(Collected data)
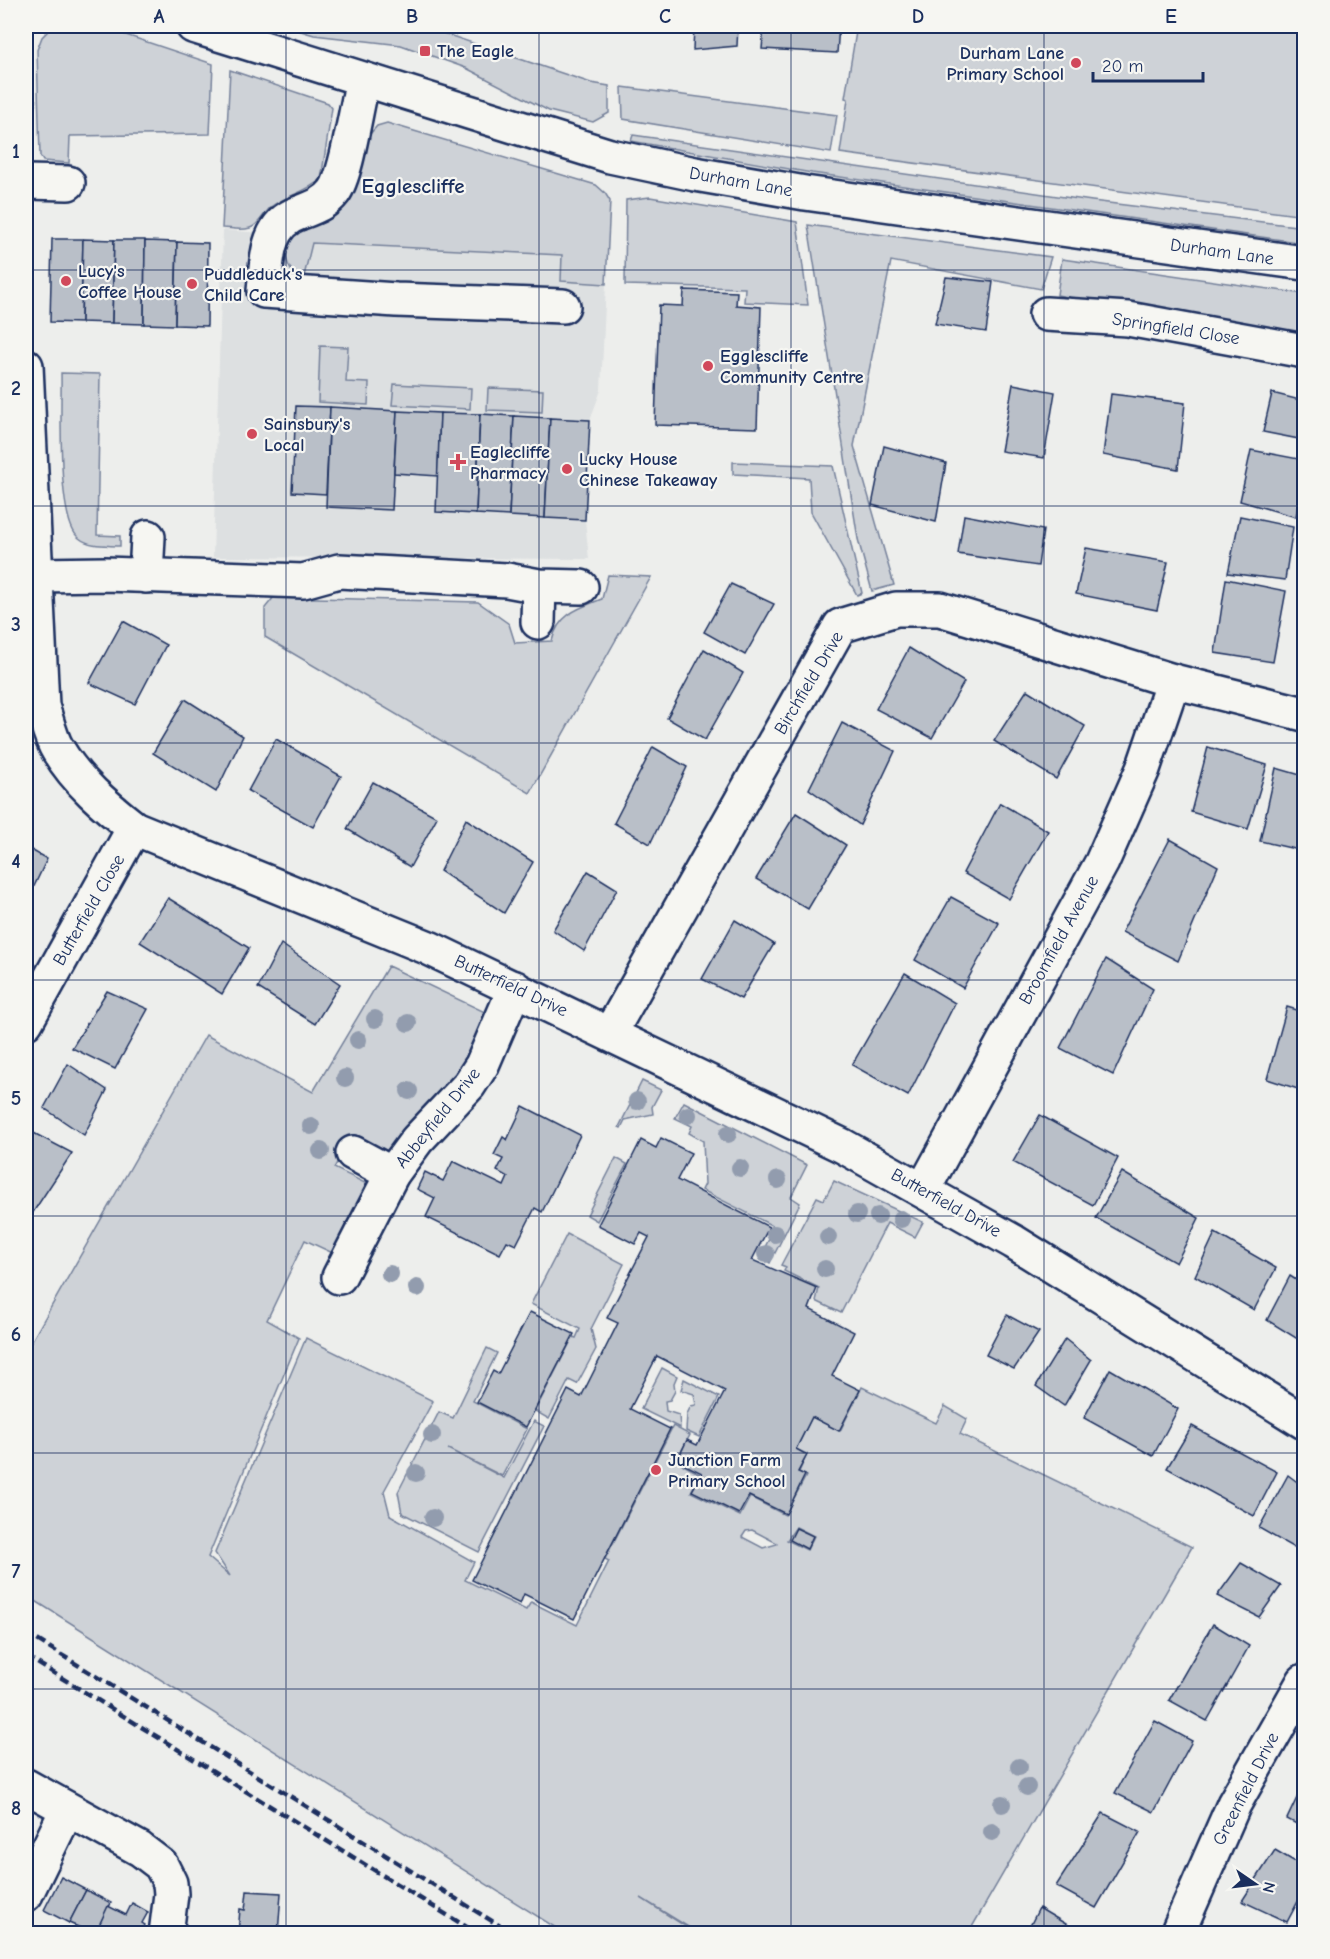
<svg xmlns="http://www.w3.org/2000/svg" width="1330" height="1959" viewBox="0 0 1330 1959" font-family="'Comic Neue',sans-serif">
<style>
.built{fill:#dde0e1}
.green{fill:#ced2d7;stroke:#74809a;stroke-width:1.5;fill-rule:evenodd}
.building{fill:#b9bfc8;stroke:#1b2f5e;stroke-width:1.5}
.lines{fill:none;stroke-linecap:round;stroke-linejoin:round}
.minor-casing{stroke:#1b2f5e;stroke-width:38}
.minor{stroke:#f6f6f2;stroke-width:33}
.rail{stroke:#1b2f5e;stroke-width:4.5;stroke-dasharray:9 4.5;stroke-linecap:butt}
.tree{fill:#929cae}
.grid{fill:none;stroke:#1b2f5e;stroke-width:1.5;stroke-opacity:0.55}
.poi-dot{fill:#d1495b;stroke:#f6f6f2;stroke-width:2}
.labels{text-anchor:middle;dominant-baseline:central;stroke-width:4.5;stroke-linejoin:round;paint-order:stroke}
.poi-label{font-size:18px;font-weight:bold;fill:#1b2f5e;stroke:#f6f6f2;text-anchor:start}
.street-label{font-size:18px;fill:#1b2f5e;stroke:#f6f6f2}
.quarter-label{font-size:21px;font-weight:bold;fill:#1b2f5e;stroke:#f6f6f2}
.neatline{fill:none;stroke:#1b2f5e;stroke-width:2}
.grid-label{font-size:20px;text-anchor:middle;font-weight:bold;fill:#1b2f5e}
</style>
<rect width="100%" height="100%" fill="#edeeec"/>
<filter id="ink" filterUnits="userSpaceOnUse"><feTurbulence type="fractalNoise" baseFrequency=".0167" numOctaves="2"/><feDisplacementMap in="SourceGraphic" scale="12" xChannelSelector="R" yChannelSelector="G"/><feConvolveMatrix kernelMatrix="1 2 1 2 8 2 1 2 1" color-interpolation-filters="sRGB"/></filter>
<g filter="url(#ink)">
<polygon class="built" points="223,230 563,255 562,281 606,284 601,390 590,420 585,520 589,559 213,557"/>
<g class="green">
<polygon points="53,26 99,26 213,64 210,134 70,136 69,163 43,161 40,156 37,50 42,37"/>
<polygon points="284,26 422,26 591,83 609,86 609,113 593,122 549,111 466,68 401,45 314,35"/>
<polygon points="857,26 1304,26 1304,216 840,153 848,99 845,98"/>
<path d="M230,70L328,103L332,108L321,179C307,192 288,195 272,206C264,212 259,226 250,228C241,231 230,228 222,228Z"/>
<polygon points="622,87 837,115 831,153 623,119"/>
<path d="M387,123L596,185L605,193L610,201L606,284L561,281L562,255L312,243L304,276L295,274C284,265 282,242 295,232C310,219 332,212 348,200L370,134L377,126Z"/>
<polygon points="633,135 1092,201 1304,227 1304,243 812,173 631,141"/>
<polygon points="650,197 797,222 808,305 744,302 745,288 625,285 626,200"/>
<polygon points="808,225 1051,257 1041,289 891,261 854,446 894,585 872,591 858,539"/>
<polygon points="1062,259 1304,294 1304,340 1057,295"/>
<polygon points="320,346 348,347 346,382 369,383 368,405 318,402"/>
<path d="M61,373L100,374L97,535L120,536V546C106,545 90,547 79,538C56,521 62,404 61,373Z"/>
<polygon points="394,384 471,388 470,409 392,405"/>
<polygon points="488,388 543,390 542,412 487,410"/>
<polygon points="733,462 833,466 862,593 857,595 811,512 809,478 733,474"/>
<path d="M608,575L651,577L530,793L265,637V608L274,597L478,602L509,624L515,643L552,641C558,614 579,608 602,599Z"/>
<path d="M388,966L487,1013L461,1076L388,1152L353,1135L334,1168L371,1186L337,1255L305,1240L267,1320L299,1338L208,1557L230,1576L215,1553L306,1338L433,1401L384,1491L390,1515L474,1562L465,1580L526,1610L531,1602L577,1625L609,1561L605,1559L673,1426L690,1435L676,1461L700,1474L691,1492L740,1516L750,1497L785,1515L806,1476L799,1472L807,1454L796,1449L812,1417L840,1431L862,1387L936,1423L945,1406L967,1419L960,1434L1192,1547L968,1934L698,1933L641,1898L696,1933H564L26,1595V1351L206,1035L313,1092ZM796,1527L814,1536L807,1550L787,1540ZM752,1530L777,1543V1544L763,1548L742,1537L746,1531Z"/>
<polygon points="642,1081 661,1090 652,1107 653,1114 625,1120 621,1128 619,1127"/>
<polygon points="684,1102 807,1165 791,1197 800,1203 770,1263 760,1257 775,1227 702,1190 705,1184 703,1141 689,1133 692,1126 675,1118"/>
<polygon points="616,1158 627,1164 597,1221 587,1215"/>
<polygon points="834,1181 923,1222 915,1237 887,1223 841,1313 816,1301 819,1288 784,1271 786,1267 781,1265 817,1197 824,1200"/>
<polygon points="567,1234 624,1264 591,1329 596,1349 577,1384 569,1380 549,1419 535,1411 573,1337 576,1338 580,1329 531,1304"/>
<polygon points="487,1348 497,1353 473,1401 527,1429 502,1476 448,1449 504,1478 534,1421 544,1426 479,1552 402,1513 398,1492 439,1412 453,1418"/>
<polygon points="662,1368 677,1376 674,1383 675,1391 670,1400 665,1401 666,1411 679,1415 680,1428 641,1409"/>
<polygon points="684,1379 719,1397 699,1437 686,1431 687,1414 691,1406 696,1405 694,1394 681,1390"/>
</g>
<g class="building">
<polygon points="694,26 738,26 737,46 693,50"/>
<polygon points="764,26 839,26 837,53 762,49"/>
<polygon points="52,239 83,239 81,323 50,322"/>
<polygon points="83,239 114,240 112,323 81,322"/>
<polygon points="114,240 145,240 144,324 112,323"/>
<polygon points="145,241 177,242 175,325 144,324"/>
<polygon points="177,242 208,243 207,326 175,325"/>
<polygon points="946,277 993,282 986,332 935,324"/>
<polygon points="684,290 737,292 736,305 761,307 757,428 655,425 659,305 683,306"/>
<polygon points="1013,384 1055,392 1044,458 1001,451"/>
<polygon points="1272,393 1304,401 1304,440 1263,432"/>
<polygon points="1111,394 1185,403 1178,469 1103,455"/>
<polygon points="296,406 330,407 326,494 292,492"/>
<polygon points="330,407 397,411 392,510 326,507"/>
<polygon points="397,411 440,413 438,476 394,473"/>
<polygon points="440,413 480,414 476,514 436,512"/>
<polygon points="480,414 514,416 509,516 476,514"/>
<polygon points="514,416 550,418 545,518 509,516"/>
<polygon points="550,418 590,420 585,520 545,518"/>
<polygon points="884,446 946,463 936,522 872,505"/>
<polygon points="1251,450 1304,460 1296,517 1240,501"/>
<polygon points="964,515 1043,530 1038,566 958,554"/>
<polygon points="1240,516 1293,527 1285,580 1228,573"/>
<polygon points="1086,548 1168,562 1157,610 1076,594"/>
<polygon points="1226,579 1286,591 1273,662 1215,653"/>
<polygon points="731,584 774,604 745,655 704,632"/>
<polygon points="123,621 166,645 135,704 89,683"/>
<polygon points="909,648 964,682 932,738 876,709"/>
<polygon points="704,649 743,673 705,740 667,718"/>
<polygon points="1027,690 1085,726 1056,779 994,741"/>
<polygon points="185,699 243,736 216,792 153,753"/>
<polygon points="842,723 895,751 860,825 809,789"/>
<polygon points="276,739 341,776 313,827 248,791"/>
<polygon points="653,747 687,767 650,844 614,823"/>
<polygon points="1208,747 1267,765 1248,829 1191,812"/>
<polygon points="1276,768 1304,776 1304,851 1260,841"/>
<polygon points="373,782 437,817 410,867 347,829"/>
<polygon points="1000,803 1048,831 1009,899 963,873"/>
<polygon points="796,813 846,845 808,909 756,879"/>
<polygon points="466,819 533,862 504,913 440,871"/>
<polygon points="1170,839 1218,866 1178,961 1122,932"/>
<polygon points="26,847 47,859 27,901 26,900"/>
<polygon points="588,871 617,889 584,951 553,930"/>
<polygon points="951,897 999,923 963,988 915,960"/>
<polygon points="168,898 249,948 222,994 140,942"/>
<polygon points="735,920 774,944 741,999 702,979"/>
<polygon points="281,944 340,984 315,1024 258,988"/>
<polygon points="1106,959 1153,989 1113,1075 1060,1048"/>
<polygon points="905,973 955,1003 908,1096 852,1065"/>
<polygon points="107,991 148,1009 115,1069 72,1048"/>
<polygon points="1287,1007 1304,1012 1304,1091 1267,1079"/>
<polygon points="68,1064 107,1090 84,1135 44,1108"/>
<polygon points="523,1106 580,1135 542,1212 535,1208 516,1245 507,1241 500,1254 426,1217 435,1198 417,1189 425,1172 443,1181 453,1161 504,1186 508,1177 497,1171 503,1159 494,1155 503,1137 507,1140"/>
<polygon points="1040,1115 1118,1158 1093,1205 1013,1162"/>
<polygon points="26,1129 72,1153 26,1223"/>
<polygon points="661,1138 691,1153 677,1180 769,1227 752,1260 817,1288 809,1309 854,1332 832,1376 860,1390 839,1431 812,1417 796,1449 807,1455 798,1472 805,1475 786,1514 749,1496 739,1514 692,1491 702,1473 677,1461 687,1440 697,1445 725,1391 657,1356 630,1409 670,1429 574,1619 524,1594 520,1604 472,1580 568,1390 581,1397 618,1323 607,1318 649,1237 641,1233 635,1244 598,1225 641,1140 656,1148"/>
<polygon points="1122,1172 1199,1218 1176,1263 1096,1218"/>
<polygon points="1215,1233 1276,1268 1254,1310 1195,1276"/>
<polygon points="1290,1276 1304,1285 1304,1343 1267,1320"/>
<polygon points="530,1312 574,1334 526,1427 477,1402 493,1371 498,1374"/>
<polygon points="1007,1315 1039,1332 1014,1369 986,1355"/>
<polygon points="1065,1339 1091,1360 1064,1406 1036,1386"/>
<polygon points="1110,1369 1178,1409 1153,1456 1084,1418"/>
<polygon points="1192,1426 1277,1472 1254,1516 1167,1468"/>
<polygon points="1288,1475 1304,1487 1303,1553 1259,1528"/>
<polygon points="796,1528 813,1536 807,1549 790,1540"/>
<polygon points="1241,1563 1281,1586 1259,1617 1217,1596"/>
<polygon points="1213,1624 1249,1646 1207,1721 1169,1700"/>
<polygon points="1155,1721 1192,1741 1154,1812 1115,1793"/>
<polygon points="1304,1783 1304,1828 1287,1819"/>
<polygon points="1103,1813 1140,1832 1096,1908 1056,1886"/>
<polygon points="1275,1850 1304,1867 1304,1890 1287,1922 1242,1901"/>
<polygon points="61,1877 86,1890 69,1923 44,1910"/>
<polygon points="86,1890 111,1903 95,1934 69,1923"/>
<polygon points="247,1891 281,1893 278,1934 238,1934 240,1909 245,1910"/>
<polygon points="132,1903 148,1912 142,1923 145,1925 141,1934 95,1934 108,1906 126,1915"/>
<polygon points="1039,1908 1081,1933 1081,1934 1026,1934"/>
</g>
<g class="lines">
<g class="minor-casing">
<g id="minor">
<polyline points="193,26 610,156 695,174 805,193 1304,263"/>
<path d="M363,81C356,106 347,175 334,192C325,204 312,208 299,213C265,224 267,262 264,291L396,300L563,306"/>
<polyline points="26,182 68,183"/>
<polyline points="1046,314 1128,319 1304,351"/>
<path d="M26,366L42,706C47,720 50,738 58,750C77,782 106,806 134,828L429,948L843,1146L1014,1242L1304,1422"/>
<polyline points="38,575 105,574 303,581 339,571 507,580 539,586 581,587"/>
<polyline points="146,576 148,537"/>
<polyline points="538,622 539,586"/>
<polyline points="26,1022 134,828"/>
<polyline points="610,1033 840,626 896,609 940,609 1173,681 1304,714"/>
<polyline points="353,1153 392,1174"/>
<polyline points="923,1190 1102,862 1143,769 1173,681"/>
<polyline points="339,1277 392,1174 417,1140 469,1085 482,1065 515,988"/>
<polyline points="26,1786 140,1849 161,1865 170,1883 171,1894 166,1934"/>
<polyline points="26,1894 67,1810"/>
<polyline points="1177,1934 1234,1804 1304,1681"/>
</g>
</g>
<use href="#minor" class="minor"/>
<g class="rail">
<polyline points="26,1633 513,1934"/>
<polyline points="26,1656 478,1934"/>
</g>
</g>
<g class="tree">
<circle cx="375" cy="1019" r="9"/>
<circle cx="408" cy="1023" r="9"/>
<circle cx="358" cy="1040" r="9"/>
<circle cx="345" cy="1078" r="9"/>
<circle cx="409" cy="1091" r="9"/>
<circle cx="637" cy="1101" r="9"/>
<circle cx="688" cy="1115" r="9"/>
<circle cx="311" cy="1126" r="9"/>
<circle cx="728" cy="1134" r="9"/>
<circle cx="321" cy="1151" r="9"/>
<circle cx="740" cy="1168" r="9"/>
<circle cx="778" cy="1180" r="9"/>
<circle cx="857" cy="1214" r="9"/>
<circle cx="878" cy="1216" r="9"/>
<circle cx="901" cy="1219" r="9"/>
<circle cx="775" cy="1234" r="9"/>
<circle cx="828" cy="1237" r="9"/>
<circle cx="766" cy="1254" r="9"/>
<circle cx="825" cy="1269" r="9"/>
<circle cx="390" cy="1274" r="9"/>
<circle cx="417" cy="1288" r="9"/>
<circle cx="432" cy="1435" r="9"/>
<circle cx="416" cy="1473" r="9"/>
<circle cx="433" cy="1518" r="9"/>
<circle cx="1019" cy="1767" r="9"/>
<circle cx="1027" cy="1787" r="9"/>
<circle cx="1002" cy="1804" r="9"/>
<circle cx="992" cy="1832" r="9"/>
</g>
</g>
<path class="grid" d="M286,26V1934M539,26V1934M791,26V1934M1044,26V1934M26,270H1304M26,506H1304M26,743H1304M26,980H1304M26,1216H1304M26,1453H1304M26,1689H1304"/>
<g class="poi-dot">
<rect x="419" y="45" width="12" height="12" rx="3"/>
<circle cx="1076" cy="63" r="6"/>
<circle cx="66" cy="281" r="6"/>
<circle cx="192" cy="284" r="6"/>
<circle cx="708" cy="366" r="6"/>
<circle cx="252" cy="434" r="6"/>
<path d="M455 453h6v6h6v6h-6v6h-6v-6h-6v-6h6z"/>
<circle cx="567" cy="469" r="6"/>
<circle cx="656" cy="1470" r="6"/>
</g>
<g class="labels">
<g class="poi-label">
<text x="437" y="51">The Eagle</text>
<text x="1064" y="53" text-anchor="end">Durham Lane<tspan x="1064" dy="21">Primary School</tspan></text>
<text x="78" y="271">Lucy's<tspan x="78" dy="21">Coffee House</tspan></text>
<text x="204" y="274">Puddleduck's<tspan x="204" dy="21">Child Care</tspan></text>
<text x="720" y="356">Egglescliffe<tspan x="720" dy="21">Community Centre</tspan></text>
<text x="264" y="424">Sainsbury's<tspan x="264" dy="21">Local</tspan></text>
<text x="470" y="452">Eaglecliffe<tspan x="470" dy="21">Pharmacy</tspan></text>
<text x="579" y="459">Lucky House<tspan x="579" dy="21">Chinese Takeaway</tspan></text>
<text x="668" y="1460">Junction Farm<tspan x="668" dy="21">Primary School</tspan></text>
</g>
<g class="street-label">
<text transform="translate(741 182) rotate(10)">Durham Lane</text>
<text transform="translate(1222 252) rotate(8)">Durham Lane</text>
<text transform="translate(1176 329) rotate(9)">Springfield Close</text>
<text transform="translate(809 683) rotate(-59)">Birchfield Drive</text>
<text transform="translate(89 910) rotate(-60)">Butterfield Close</text>
<text transform="translate(1059 940) rotate(-61)">Broomfield Avenue</text>
<text transform="translate(511 986) rotate(25)">Butterfield Drive</text>
<text transform="translate(438 1118) rotate(-51)">Abbeyfield Drive</text>
<text transform="translate(946 1203) rotate(29)">Butterfield Drive</text>
<text transform="translate(1246 1789) rotate(-63)">Greenfield Drive</text>
</g>
<g class="quarter-label">
<text x="413" y="186">Egglescliffe</text>
</g>
</g>
<rect width="1330" height="1959" fill="none" stroke="#f6f6f2" stroke-width="66"/>
<g transform="translate(1255 1884) rotate(104)" stroke="#f6f6f2" stroke-width="4.5" paint-order="stroke">
<path d="M0-4.5L10 22L0 15L-10 22Z" fill="#1b2f5e"/>
<text y="-9" font-size="16" font-weight="bold" text-anchor="middle" fill="#1b2f5e">N</text>
</g>
<path d="M1093 72v9h110v-9" fill="none" stroke="#1b2f5e" stroke-width="3"/>
<text x="1102" y="72" font-size="18" fill="#1b2f5e" stroke="#f6f6f2" stroke-width="4.5" paint-order="stroke">20 m</text>
<rect x="33" y="33" width="1264" height="1893" class="neatline"/>
<g class="grid-label">
<text x="159" y="23">A</text>
<text x="412" y="23">B</text>
<text x="665" y="23">C</text>
<text x="918" y="23">D</text>
<text x="1171" y="23">E</text>
<text x="16" y="158">1</text>
<text x="16" y="395">2</text>
<text x="16" y="631">3</text>
<text x="16" y="868">4</text>
<text x="16" y="1105">5</text>
<text x="16" y="1341">6</text>
<text x="16" y="1578">7</text>
<text x="16" y="1815">8</text>
</g>
</svg>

> _Prompt_
When a line of the records has the word "size", pick it out and copy it.

> _Exercise solution_
.poi-label{font-size:18px;font-weight:bold;fill:#1b2f5e;stroke:#f6f6f2;text-anchor:start}
.street-label{font-size:18px;fill:#1b2f5e;stroke:#f6f6f2}
.quarter-label{font-size:21px;font-weight:bold;fill:#1b2f5e;stroke:#f6f6f2}
.grid-label{font-size:20px;text-anchor:middle;font-weight:bold;fill:#1b2f5e}
<text y="-9" font-size="16" font-weight="bold" text-anchor="middle" fill="#1b2f5e">N</text>
<text x="1102" y="72" font-size="18" fill="#1b2f5e" stroke="#f6f6f2" stroke-width="4.5" paint-order="stroke">20 m</text>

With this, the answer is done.